**Task goal**
Report each line of the records below that holds the word "Monday".

**Records**
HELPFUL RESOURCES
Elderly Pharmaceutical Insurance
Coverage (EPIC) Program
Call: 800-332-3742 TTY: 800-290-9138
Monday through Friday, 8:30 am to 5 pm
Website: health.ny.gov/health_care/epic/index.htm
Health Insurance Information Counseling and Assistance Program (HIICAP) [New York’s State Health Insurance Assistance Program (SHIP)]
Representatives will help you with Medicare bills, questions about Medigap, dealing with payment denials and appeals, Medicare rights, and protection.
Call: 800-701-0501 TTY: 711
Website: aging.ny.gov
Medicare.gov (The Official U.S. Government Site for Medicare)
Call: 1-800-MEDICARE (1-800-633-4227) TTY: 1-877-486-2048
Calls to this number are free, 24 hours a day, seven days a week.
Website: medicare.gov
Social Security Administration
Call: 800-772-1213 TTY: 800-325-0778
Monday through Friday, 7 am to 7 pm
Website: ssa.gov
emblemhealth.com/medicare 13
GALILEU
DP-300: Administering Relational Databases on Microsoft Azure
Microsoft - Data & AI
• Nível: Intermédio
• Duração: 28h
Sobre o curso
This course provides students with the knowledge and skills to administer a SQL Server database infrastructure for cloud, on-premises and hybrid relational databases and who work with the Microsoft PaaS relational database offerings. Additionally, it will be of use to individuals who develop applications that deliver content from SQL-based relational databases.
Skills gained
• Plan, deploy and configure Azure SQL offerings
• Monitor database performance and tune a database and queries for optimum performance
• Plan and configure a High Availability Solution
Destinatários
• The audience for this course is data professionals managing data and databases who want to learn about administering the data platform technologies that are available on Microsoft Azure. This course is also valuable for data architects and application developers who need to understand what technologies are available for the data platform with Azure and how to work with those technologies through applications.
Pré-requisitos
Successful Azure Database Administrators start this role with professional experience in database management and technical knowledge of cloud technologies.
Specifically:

**Exercise output**
Monday through Friday, 8:30 am to 5 pm
Monday through Friday, 7 am to 7 pm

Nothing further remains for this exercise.